# Recommendations for good 2000'+ climbs near Seattle?



## tethernaut

I am planning on doing the Ride 542 (Mt. Baker Climb) ride this year, and want to do some training so I can complete it in a respectable time. I'm hoping to find some training climbs to do near Seattle that will have similar characteristics (2k to 4 kft steady elevation gains, and elevation [at least in late spring or summer]), but that don't involve hauling myself all the way up to Baker. In particular, relatively safe routes (eg. not riding next to all the big rigs on I-90 or dodging beer cans tossed from 4x4s on Rt. 2)
Any recommendations?

thanks


----------



## kreger

4000 feet in 24 miles, do you at least get to ride down? i know youre supposed to race it and all, but am i missing something? hurricane ridge is over 5280 in 19 miles (from the beach) routes in the north cascades are bigger and badder. im not trying to be a dick, i mean ive been drinking so its possible, but...

to your question-
cougar mountain in issaquah is the meanest thing i know of without driving really far. ive done repeats of that for death ride training and will be make it part of a loop for climb
to kaiser training. there are a couple of ways up it

out towards fall city there is a loop - issaquah fall city road lake alice and like 322nd, all short and steep but a good work in like 14 miles.

in general youre going to find sub or around 1000 foot climbs close to seattle, theyre short and steep, perfect for repeats.


----------



## 2ride

*List of Seattle area climbs*

Here you go...

http://www.bicycleclimbs.com/ClimbLists.aspx


----------



## tethernaut

2ride said:


> Here you go...
> 
> http://www.bicycleclimbs.com/ClimbLists.aspx


Great list, thanks!


----------



## bigbill

The list has some hills on Bainbridge Island that are part of the Chilly Hilly but doesn't include Toe Jam Hill near the south tip of the island. IMHO, the most foul, evil climb on the Kitsap Peninsula is Anderson Hill Road leading into Seabeck. It's not long, but it's 22% for about 100 yards with a really poor road surface. If you shift your weight forward to keep the front wheel down, you lose traction with your rear tire on some loose gravel.


----------



## Gnarly 928

*Mt Constitution on Orcas*

I always liked that hill. Take the ferry with just your bike is pretty reasonable, or go spend a few days on the islands, riding Mt. C. a few times and touring the other islands for recovery days. Vashon Island it pretty hilly, too...short but plenty of climbs...be good hill intervals from Seattle...again just a short ferry ride..
Don Hanson


----------



## lonesomesteve

+1 for Cougar Mtn. Doesn't get any better than that near Seattle.

Also try the seven hills of Kirkland route. It's a 40 mile route with about 3,000' of climbing. Maps and cue sheets at the web site (http://www.7hillskirkland.org/).


----------



## MTT

One other thing to consider is mountain biking? Some of the best climbers on the tour started that way no?
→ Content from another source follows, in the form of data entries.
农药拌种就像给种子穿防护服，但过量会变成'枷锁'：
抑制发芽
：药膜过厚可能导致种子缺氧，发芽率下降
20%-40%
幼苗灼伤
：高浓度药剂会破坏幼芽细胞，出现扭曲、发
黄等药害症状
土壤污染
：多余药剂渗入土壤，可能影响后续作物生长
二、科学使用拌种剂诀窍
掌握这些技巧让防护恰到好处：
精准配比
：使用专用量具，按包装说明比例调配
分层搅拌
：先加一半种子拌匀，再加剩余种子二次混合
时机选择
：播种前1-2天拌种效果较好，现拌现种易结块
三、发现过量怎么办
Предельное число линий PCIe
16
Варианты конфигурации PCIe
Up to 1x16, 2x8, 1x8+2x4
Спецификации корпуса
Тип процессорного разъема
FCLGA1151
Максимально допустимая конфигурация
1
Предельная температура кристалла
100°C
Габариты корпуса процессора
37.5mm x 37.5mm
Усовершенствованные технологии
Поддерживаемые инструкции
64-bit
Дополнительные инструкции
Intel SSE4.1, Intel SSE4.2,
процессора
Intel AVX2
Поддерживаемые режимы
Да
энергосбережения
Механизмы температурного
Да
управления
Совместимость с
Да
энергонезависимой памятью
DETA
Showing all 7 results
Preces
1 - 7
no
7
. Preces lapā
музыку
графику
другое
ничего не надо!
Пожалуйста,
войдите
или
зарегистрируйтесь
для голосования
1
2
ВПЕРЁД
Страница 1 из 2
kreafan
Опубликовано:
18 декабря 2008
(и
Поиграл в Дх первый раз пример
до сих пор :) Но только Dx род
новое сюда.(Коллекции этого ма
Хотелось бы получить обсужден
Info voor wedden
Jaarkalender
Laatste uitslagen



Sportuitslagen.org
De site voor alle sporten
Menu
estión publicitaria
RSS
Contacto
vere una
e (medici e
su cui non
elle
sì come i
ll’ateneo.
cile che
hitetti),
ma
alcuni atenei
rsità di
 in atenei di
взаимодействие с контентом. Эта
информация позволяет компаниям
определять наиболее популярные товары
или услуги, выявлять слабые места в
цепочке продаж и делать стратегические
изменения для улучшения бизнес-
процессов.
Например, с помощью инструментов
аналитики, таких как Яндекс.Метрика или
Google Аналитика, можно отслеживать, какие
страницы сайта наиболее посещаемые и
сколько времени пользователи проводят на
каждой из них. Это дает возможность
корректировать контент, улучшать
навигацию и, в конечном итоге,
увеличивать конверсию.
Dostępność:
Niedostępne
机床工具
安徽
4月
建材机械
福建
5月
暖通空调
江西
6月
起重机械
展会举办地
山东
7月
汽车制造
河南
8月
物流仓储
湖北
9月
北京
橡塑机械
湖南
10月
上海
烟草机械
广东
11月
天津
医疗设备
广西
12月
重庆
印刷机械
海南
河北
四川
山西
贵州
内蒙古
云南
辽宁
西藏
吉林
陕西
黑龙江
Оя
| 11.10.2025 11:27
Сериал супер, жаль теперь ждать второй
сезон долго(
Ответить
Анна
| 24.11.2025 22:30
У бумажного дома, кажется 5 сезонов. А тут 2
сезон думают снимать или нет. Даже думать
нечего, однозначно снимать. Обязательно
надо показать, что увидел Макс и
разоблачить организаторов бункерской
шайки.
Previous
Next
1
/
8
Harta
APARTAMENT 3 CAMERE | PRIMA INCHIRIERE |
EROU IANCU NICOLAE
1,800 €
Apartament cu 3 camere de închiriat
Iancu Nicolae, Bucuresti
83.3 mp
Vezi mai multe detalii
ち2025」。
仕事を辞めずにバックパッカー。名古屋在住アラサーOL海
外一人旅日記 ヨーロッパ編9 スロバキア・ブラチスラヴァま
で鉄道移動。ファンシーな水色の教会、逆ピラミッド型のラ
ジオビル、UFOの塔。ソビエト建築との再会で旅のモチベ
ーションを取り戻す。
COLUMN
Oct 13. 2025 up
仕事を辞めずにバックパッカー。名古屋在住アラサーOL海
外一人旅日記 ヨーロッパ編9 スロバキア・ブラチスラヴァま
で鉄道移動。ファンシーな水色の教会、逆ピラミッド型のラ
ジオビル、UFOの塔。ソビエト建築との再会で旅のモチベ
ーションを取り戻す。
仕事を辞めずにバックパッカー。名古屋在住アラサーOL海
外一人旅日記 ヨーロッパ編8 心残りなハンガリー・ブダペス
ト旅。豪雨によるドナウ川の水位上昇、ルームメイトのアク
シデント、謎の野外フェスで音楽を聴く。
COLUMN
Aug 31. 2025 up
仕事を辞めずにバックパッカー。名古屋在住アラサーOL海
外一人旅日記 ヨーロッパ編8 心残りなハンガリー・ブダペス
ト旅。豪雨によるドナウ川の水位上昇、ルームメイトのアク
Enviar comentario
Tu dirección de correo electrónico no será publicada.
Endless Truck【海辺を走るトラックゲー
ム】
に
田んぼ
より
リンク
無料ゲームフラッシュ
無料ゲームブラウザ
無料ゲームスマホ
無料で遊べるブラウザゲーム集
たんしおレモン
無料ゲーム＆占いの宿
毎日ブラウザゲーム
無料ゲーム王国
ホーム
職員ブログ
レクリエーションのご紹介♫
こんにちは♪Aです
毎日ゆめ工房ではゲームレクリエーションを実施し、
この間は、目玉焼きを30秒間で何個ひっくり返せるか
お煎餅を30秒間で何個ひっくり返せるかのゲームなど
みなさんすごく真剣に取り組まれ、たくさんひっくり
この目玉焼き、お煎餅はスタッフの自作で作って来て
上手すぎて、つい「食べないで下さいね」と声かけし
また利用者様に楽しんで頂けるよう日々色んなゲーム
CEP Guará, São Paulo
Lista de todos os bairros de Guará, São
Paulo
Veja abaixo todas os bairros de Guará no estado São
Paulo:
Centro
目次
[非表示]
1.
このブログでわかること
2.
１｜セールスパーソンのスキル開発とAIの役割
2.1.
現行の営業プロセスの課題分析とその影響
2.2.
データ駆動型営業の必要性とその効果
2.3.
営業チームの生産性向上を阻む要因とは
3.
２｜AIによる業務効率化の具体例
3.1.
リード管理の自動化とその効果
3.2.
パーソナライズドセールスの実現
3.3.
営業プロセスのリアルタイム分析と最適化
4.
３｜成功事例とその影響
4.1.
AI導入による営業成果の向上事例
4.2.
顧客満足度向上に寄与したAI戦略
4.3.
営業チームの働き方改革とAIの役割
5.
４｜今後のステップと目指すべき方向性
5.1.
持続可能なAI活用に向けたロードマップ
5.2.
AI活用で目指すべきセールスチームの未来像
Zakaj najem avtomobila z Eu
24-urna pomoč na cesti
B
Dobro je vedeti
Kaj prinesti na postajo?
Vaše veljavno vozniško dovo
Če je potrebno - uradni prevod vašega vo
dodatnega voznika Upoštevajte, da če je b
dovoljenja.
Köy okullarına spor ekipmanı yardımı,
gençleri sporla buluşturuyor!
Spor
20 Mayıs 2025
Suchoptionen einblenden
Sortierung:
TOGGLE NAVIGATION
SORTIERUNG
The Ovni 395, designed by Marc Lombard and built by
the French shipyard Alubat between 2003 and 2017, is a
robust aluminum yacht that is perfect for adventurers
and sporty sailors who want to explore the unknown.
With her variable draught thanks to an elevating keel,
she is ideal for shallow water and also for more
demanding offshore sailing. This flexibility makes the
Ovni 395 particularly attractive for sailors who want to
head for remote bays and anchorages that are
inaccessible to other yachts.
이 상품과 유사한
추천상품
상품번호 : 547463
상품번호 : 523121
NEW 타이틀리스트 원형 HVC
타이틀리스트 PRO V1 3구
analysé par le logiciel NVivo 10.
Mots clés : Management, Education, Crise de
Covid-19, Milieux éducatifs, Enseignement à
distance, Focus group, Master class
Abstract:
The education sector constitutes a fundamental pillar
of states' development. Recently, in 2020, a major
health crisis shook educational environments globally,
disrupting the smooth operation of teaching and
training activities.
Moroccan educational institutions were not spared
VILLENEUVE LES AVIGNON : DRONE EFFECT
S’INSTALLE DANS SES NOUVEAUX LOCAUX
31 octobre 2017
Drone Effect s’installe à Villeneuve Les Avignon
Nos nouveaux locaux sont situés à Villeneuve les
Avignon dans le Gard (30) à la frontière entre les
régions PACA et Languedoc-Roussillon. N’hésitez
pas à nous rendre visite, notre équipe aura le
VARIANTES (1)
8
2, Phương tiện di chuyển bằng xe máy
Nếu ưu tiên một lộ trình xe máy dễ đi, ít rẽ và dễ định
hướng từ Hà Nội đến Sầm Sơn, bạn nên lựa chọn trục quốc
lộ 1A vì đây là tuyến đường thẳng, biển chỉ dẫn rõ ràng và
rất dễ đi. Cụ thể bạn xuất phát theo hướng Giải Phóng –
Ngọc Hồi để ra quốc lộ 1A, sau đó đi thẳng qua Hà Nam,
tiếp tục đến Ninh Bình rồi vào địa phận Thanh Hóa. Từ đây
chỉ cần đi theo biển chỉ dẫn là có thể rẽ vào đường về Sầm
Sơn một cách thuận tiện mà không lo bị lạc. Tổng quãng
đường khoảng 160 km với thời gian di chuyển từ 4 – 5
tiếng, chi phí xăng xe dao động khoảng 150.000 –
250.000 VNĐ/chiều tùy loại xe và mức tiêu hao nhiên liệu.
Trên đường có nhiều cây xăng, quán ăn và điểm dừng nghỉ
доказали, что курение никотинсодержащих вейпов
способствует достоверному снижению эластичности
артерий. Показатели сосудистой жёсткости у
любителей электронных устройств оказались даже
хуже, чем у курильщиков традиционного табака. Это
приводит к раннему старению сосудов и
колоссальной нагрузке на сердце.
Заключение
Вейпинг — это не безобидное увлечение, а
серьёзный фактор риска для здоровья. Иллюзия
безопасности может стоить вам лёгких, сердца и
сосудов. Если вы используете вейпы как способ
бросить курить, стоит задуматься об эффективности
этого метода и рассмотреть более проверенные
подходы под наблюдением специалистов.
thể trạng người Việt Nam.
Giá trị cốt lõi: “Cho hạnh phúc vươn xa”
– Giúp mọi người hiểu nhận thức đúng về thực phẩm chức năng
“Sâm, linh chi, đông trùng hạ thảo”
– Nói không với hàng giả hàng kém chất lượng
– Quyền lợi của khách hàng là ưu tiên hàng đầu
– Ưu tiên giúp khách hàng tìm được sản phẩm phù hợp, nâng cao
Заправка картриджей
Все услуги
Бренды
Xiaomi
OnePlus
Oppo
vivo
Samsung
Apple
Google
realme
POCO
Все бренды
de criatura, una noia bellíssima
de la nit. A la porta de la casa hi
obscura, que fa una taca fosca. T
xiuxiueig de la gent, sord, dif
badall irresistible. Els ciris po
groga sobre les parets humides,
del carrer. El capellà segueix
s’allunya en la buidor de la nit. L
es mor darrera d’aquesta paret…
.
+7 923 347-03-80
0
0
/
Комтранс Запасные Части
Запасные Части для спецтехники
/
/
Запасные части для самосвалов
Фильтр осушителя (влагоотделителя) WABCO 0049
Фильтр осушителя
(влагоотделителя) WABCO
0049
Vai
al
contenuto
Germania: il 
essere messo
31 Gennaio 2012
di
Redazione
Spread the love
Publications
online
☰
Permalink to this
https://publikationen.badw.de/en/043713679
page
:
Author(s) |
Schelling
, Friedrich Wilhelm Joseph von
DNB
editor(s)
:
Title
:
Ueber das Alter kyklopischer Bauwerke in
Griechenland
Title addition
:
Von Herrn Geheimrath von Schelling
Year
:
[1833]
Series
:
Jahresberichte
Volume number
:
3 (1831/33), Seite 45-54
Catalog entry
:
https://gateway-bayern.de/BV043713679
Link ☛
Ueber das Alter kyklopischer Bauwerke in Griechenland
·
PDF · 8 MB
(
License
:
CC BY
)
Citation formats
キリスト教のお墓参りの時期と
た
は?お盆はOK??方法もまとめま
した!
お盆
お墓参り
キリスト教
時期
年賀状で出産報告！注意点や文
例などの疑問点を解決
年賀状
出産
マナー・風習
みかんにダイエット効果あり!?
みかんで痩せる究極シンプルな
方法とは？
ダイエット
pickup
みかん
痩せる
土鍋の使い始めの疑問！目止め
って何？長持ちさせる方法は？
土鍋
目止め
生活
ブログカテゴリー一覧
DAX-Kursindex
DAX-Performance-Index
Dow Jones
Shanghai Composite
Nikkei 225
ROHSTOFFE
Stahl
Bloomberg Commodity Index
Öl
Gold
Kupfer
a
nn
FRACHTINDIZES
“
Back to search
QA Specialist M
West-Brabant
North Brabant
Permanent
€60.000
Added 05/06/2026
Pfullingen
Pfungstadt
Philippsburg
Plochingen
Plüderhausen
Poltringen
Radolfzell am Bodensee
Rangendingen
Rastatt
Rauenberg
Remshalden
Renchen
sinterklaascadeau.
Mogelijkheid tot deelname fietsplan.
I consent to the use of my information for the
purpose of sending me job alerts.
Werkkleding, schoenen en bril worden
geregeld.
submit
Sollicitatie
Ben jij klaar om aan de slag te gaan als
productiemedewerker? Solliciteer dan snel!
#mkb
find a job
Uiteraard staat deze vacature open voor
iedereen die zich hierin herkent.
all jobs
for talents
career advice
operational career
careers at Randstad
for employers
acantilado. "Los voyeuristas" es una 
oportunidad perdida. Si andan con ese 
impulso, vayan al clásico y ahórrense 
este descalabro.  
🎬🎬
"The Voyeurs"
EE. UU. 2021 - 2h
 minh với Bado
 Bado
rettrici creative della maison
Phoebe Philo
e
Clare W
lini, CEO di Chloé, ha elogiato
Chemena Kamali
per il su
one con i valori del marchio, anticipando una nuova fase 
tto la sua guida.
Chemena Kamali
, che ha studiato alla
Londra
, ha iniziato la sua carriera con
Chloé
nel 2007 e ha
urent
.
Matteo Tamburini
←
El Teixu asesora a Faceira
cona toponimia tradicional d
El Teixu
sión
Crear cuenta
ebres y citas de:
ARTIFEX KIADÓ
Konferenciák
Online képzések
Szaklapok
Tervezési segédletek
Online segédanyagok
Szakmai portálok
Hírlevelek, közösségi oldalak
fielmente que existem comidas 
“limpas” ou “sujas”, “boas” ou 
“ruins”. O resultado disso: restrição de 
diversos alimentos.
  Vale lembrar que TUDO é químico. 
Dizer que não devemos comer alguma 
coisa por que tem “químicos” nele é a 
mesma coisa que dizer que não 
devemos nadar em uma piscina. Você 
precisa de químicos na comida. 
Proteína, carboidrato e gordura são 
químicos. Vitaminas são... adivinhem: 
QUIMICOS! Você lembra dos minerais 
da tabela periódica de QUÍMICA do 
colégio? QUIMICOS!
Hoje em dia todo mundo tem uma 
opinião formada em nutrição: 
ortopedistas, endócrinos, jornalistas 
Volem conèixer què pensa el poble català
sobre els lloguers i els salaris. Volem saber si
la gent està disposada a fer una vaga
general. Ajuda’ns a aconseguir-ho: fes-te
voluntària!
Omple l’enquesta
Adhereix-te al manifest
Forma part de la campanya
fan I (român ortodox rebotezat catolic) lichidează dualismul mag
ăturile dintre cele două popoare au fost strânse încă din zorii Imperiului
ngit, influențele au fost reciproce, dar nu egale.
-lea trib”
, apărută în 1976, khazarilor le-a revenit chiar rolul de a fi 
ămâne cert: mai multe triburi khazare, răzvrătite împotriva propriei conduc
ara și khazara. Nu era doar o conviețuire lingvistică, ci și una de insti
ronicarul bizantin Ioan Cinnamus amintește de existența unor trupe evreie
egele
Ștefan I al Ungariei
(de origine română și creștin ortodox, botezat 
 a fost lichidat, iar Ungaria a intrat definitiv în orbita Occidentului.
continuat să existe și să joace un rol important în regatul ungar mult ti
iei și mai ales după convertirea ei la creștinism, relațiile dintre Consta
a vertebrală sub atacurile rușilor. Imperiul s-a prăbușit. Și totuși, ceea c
If so there are tons of long hard climbs close to Seattle, especially when the snow melts. And you don't need skills or a good bike either; if you just want to climb there are plenty of nice dirt or gravel roads to climb and there are no trucks blowing smoke up your arse! Many good climbs near and around Issaqua............MTT:thumbsup: 

http://www.amazon.com/Kissing-Trail-Greater-Mountain-Adventures/dp/1881583090


----------



## Guest

You might look here for some rides in the Northwest, whatever you think of rapha clothing they do have cue sheets and so on here for the rides:

http://www.rapha.cc/continental/index.php?page=390

There are more in other parts of the country I just posted the ones that might be applicable to the NW.


----------



## nwroadie

My family used to live on Orcas and my annual pilgrimage to Mt. C was always nothing but pure hated pleasure.....so steep, so never ending, nothing but great memories.


----------



## lonesomesteve

nwroadie said:


> My family used to live on Orcas and my annual pilgrimage to Mt. C was always nothing but pure hated pleasure.....so steep, so never ending, nothing but great memories.


Wow! I just checked out the route up Mt. Constitution on Google Maps and realized what a killer ride that must be. It looks like the steepest two miles _averages_ about 10% grade. I must do that ride.


----------



## hoehnt

Mt. C is one killer hill. My car can barely climb it.


----------



## waldo425

Oh awesome, Ive been looking for new hills in the area. All I really have is the hill up to where I live and a couple of other really steep hills. I was actually coming into this section of the forum to ask for recommendations on hills.


----------